::: PASSAGE PROVIDED

The first thing we did is check what kind of results we get without changing the data. For this, we chose to look a four common nltk taggers and see what our baseline values our so that. These were our results:

#### Brown

- **Default:** 0.185
- **Unigram:** 0.912
- **Bigram:** 0.454
- **Trigram:** 0.290

#### Chat

- **Default:** 0.172
- **Unigram:** 0.827
- **Bigram:** 0.574
- **Trigram:** 0.420

In both corpora the UnigramTagger was the most successful. We found the accuracy of the basic UnigramTagger wuite surprising, as 0.912 and 0.827 are quite good accuracies.


### NLTK 5.5 Tagging Unknown Words

We then read the paragraph *Tagging Unknown Words* as suggested in the instructions and decided to implement a tagger like that. That means created a FreqDist of the most common words in each corpus and use only the most common *x* words and replace all others with the token "UNK". We experimented with different values of *x*. These were the results for each corpus with the different values of *x*.


#### Brown

##### 1000

- **Unigram:** 0.823
- **Bigram:** 0.845
- **Trigram:** 0.845

##### 2000

- **Unigram:** 0.852
- **Bigram:** 0.869
- **Trigram:** 0.869

##### 3000

- **Unigram:** 0.869
- **Bigram:** 0.884
- **Trigram:** 0.884

##### 4000

- **Unigram:** 0.881
- **Bigram:** 0.894
- **Trigram:** 0.894

##### 5000

- **Unigram:** 0.890
- **Bigram:** 0.902
- **Trigram:** 0.901

#### Chat

##### 1000

- **Unigram:** 0.827
- **Bigram:** 0.845
- **Trigram:** 0.844

##### 2000

- **Unigram:** 0.860
- **Bigram:** 0.875
- **Trigram:** 0.873

##### 3000

- **Unigram:** 0.864
- **Bigram:** 0.879
- **Trigram:** 0.877

##### 4000

- **Unigram:** 0.872
- **Bigram:** 0.886
- **Trigram:** 0.884

##### 5000

- **Unigram:** 0.878
- **Bigram:** 0.892
- **Trigram:** 0.890


The best result was achieved with n=5000.

Overall, the results were significantly better in all scenarios except for the UnigramTagger, which achieved a higher accuracy before. The best tagger seems to be the BigramTagger as it always outperforms the other two.

The TrigramTagger was always the same or worse than the BigramTagger so we chose to not test the TrigramTagger any futher as it seems that the additional token context does not do anything to improve accuracy.


### Changing DefaultTagger

We decided to have the taggers fall back on each other, meaning the TrigramTagger falls back on the BigramTagger, which falls back on the UnigramTagger, which falls back on the DefaultTagger. The DefaultTagger tags everything as 'NOUN' and we decided to experiment with this to see if changing this would have an affect on our results. We decided to test this only on our best cases of the previous approach, meaning we tested with the replaced tokens with x=5000.

::::::

(WRITTEN TASKS):
#1 Reproduce the part of the NLTK tagger write-up that opens with the words containing "### Changing DefaultTagger" and closes with "tokens with x=5000.".
#2 Pick up the write-up on NLTK tagger accuracy after its final sentence and keep it going.

::: SOURCE DATA

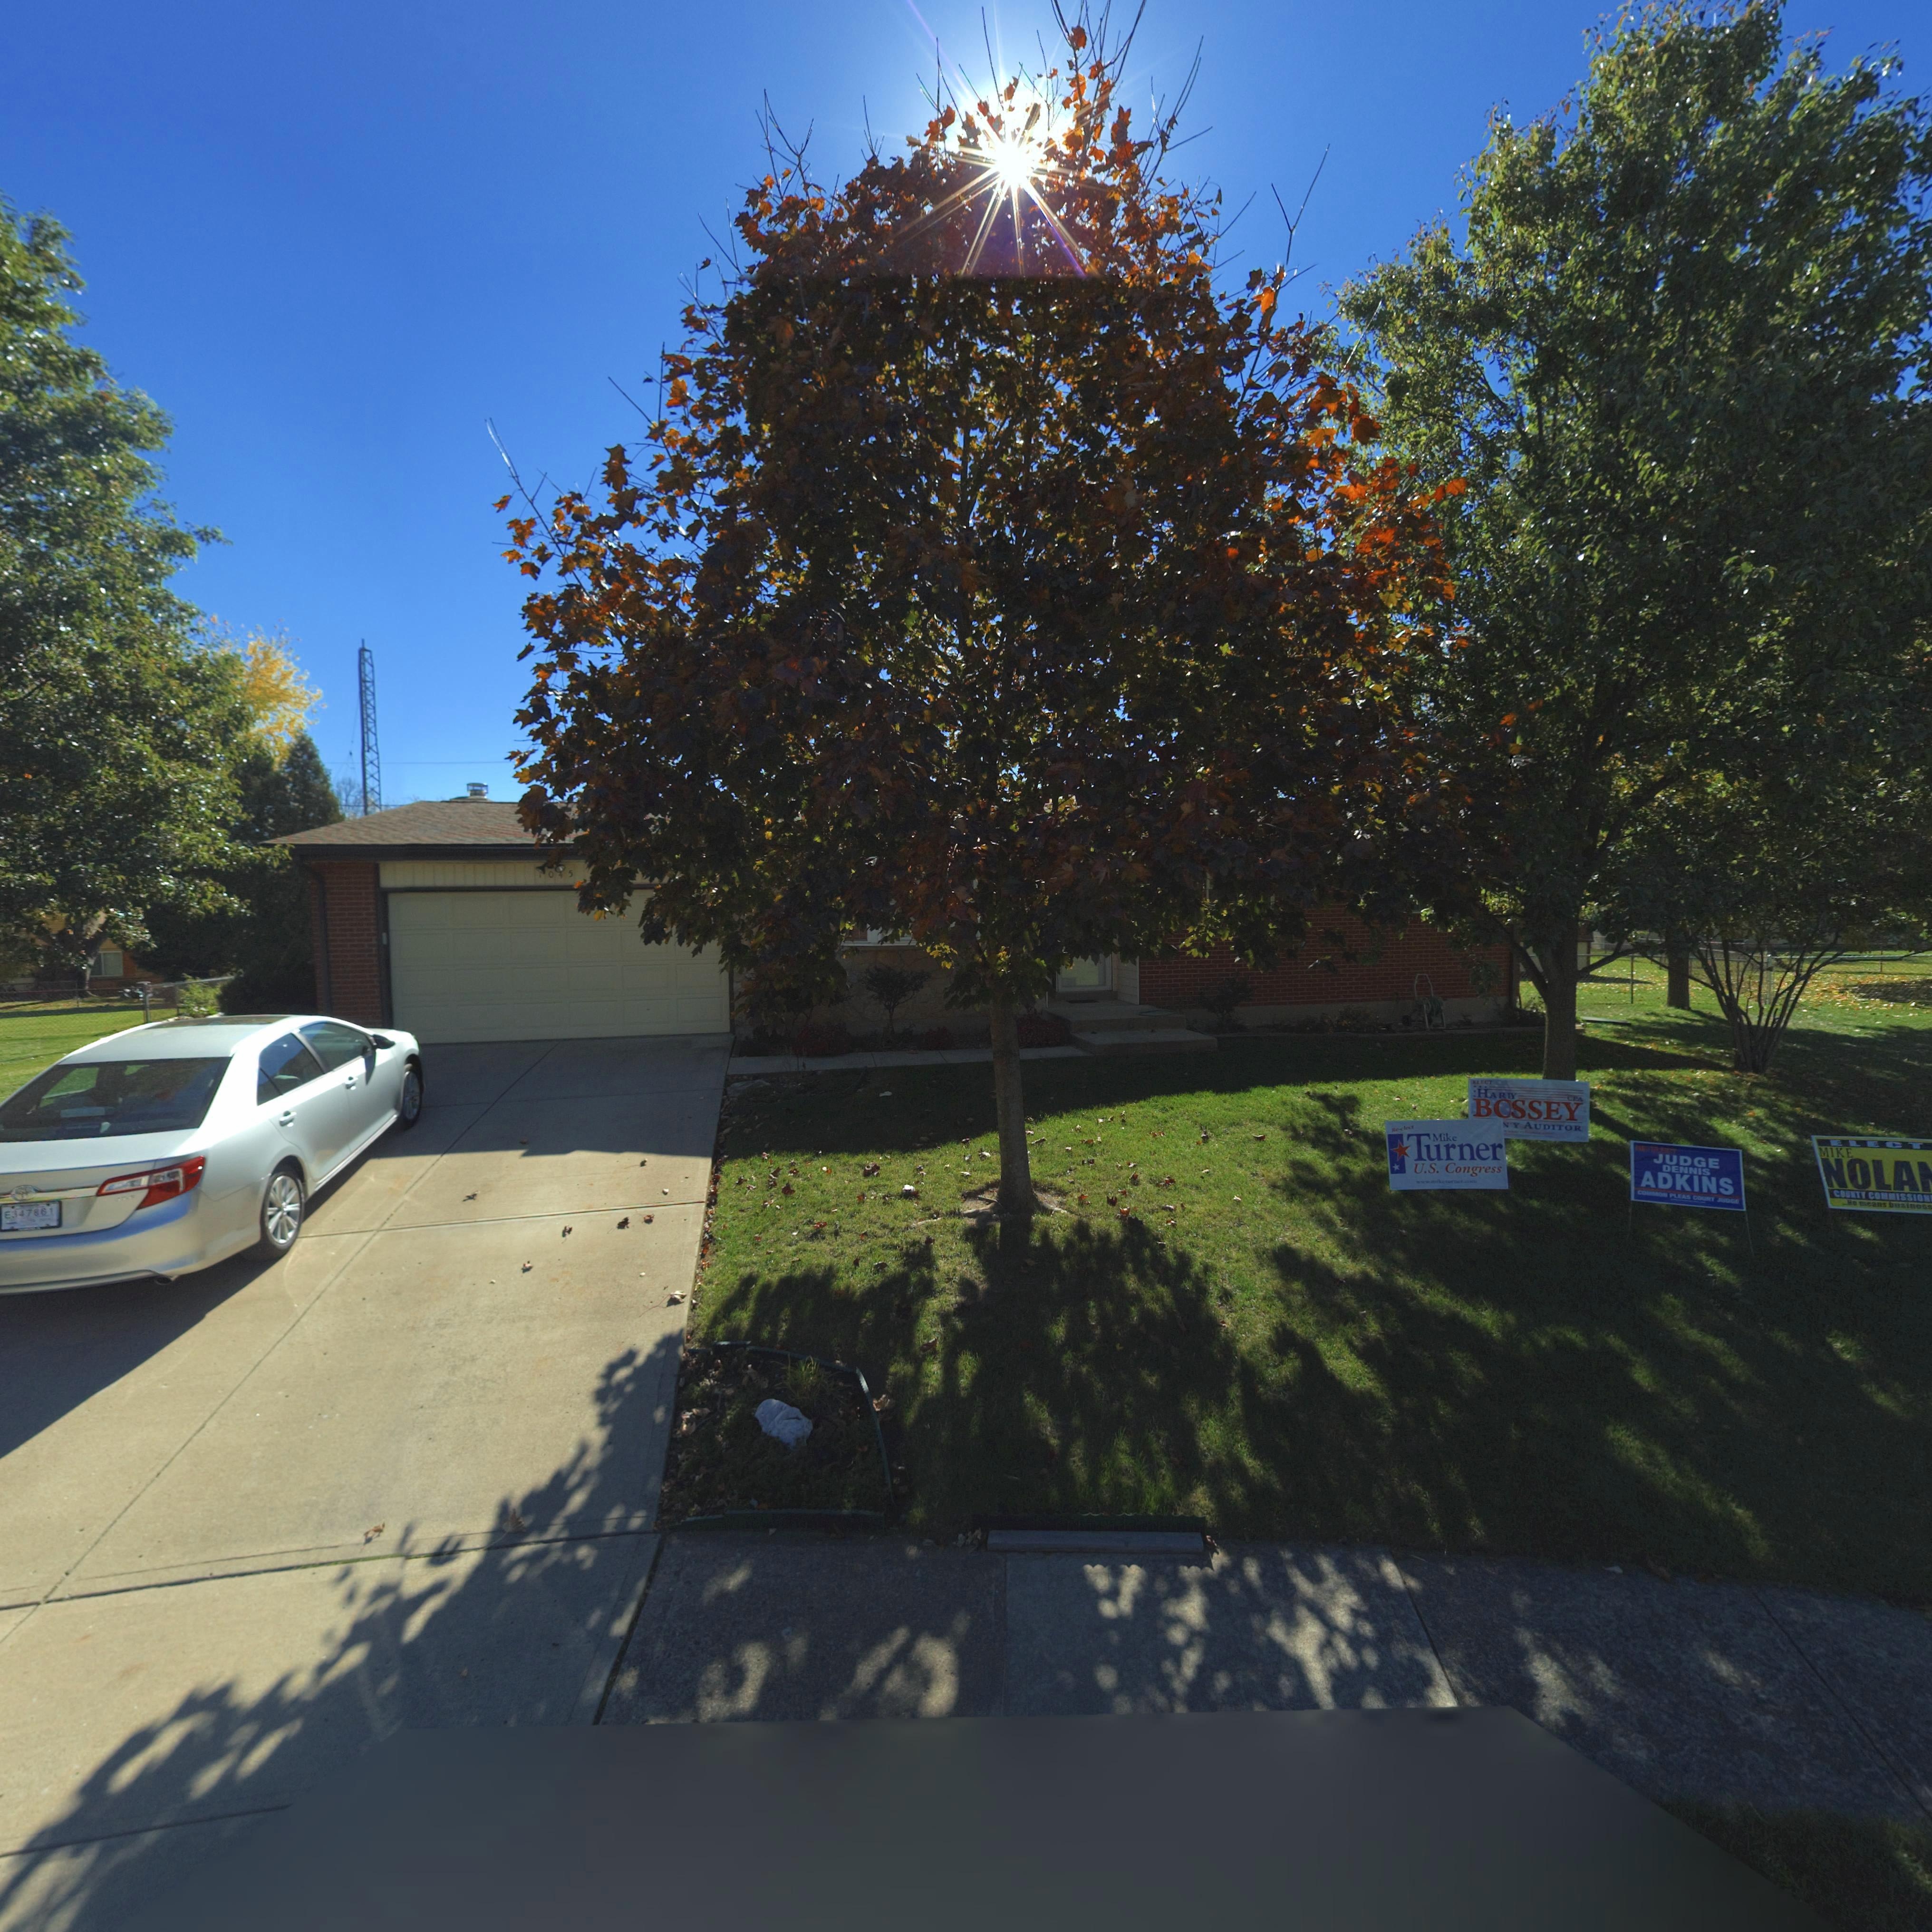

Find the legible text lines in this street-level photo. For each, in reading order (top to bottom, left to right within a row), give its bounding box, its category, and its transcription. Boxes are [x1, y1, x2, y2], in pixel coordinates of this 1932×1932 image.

[537, 869, 575, 879] StreetNumber: *0*5
[1472, 1079, 1494, 1085] None: ELECT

::::::

(ANSWERS PROVIDED):
#1
### Changing DefaultTagger

We decided to have the taggers fall back on each other, meaning the TrigramTagger falls back on the BigramTagger, which falls back on the UnigramTagger, which falls back on the DefaultTagger. The DefaultTagger tags everything as 'NOUN' and we decided to experiment with this to see if changing this would have an affect on our results. We decided to test this only on our best cases of the previous approach, meaning we tested with the replaced tokens with x=5000.

#2
We tested this with 'VERB' and 'NUM' and the results got considerably worse, which isn't really surprsing seeing as 'NOUN' is the most common tag in both corpora.

### Training Data

We decided to see what would happen if we used the same taggers for both corpora and used both sets of training data. We expected the results to get worse but wanted to see how much worse.

As expected, the results got worse
#### Results Brown: 
- UnigramTagger: 0.938
- BigramTagger: 0.946

#### Results Chat: 
- UnigramTagger: 0.860
- BigramTagger: 0.883


### Development Set

We forgot about the development set until now. We decided to train the taggers using the respective development and training data and then test them again. Again we are using only the Unigram and BigramTagger and with all tokens not included in the most common 5000 replaced by 'UNK'.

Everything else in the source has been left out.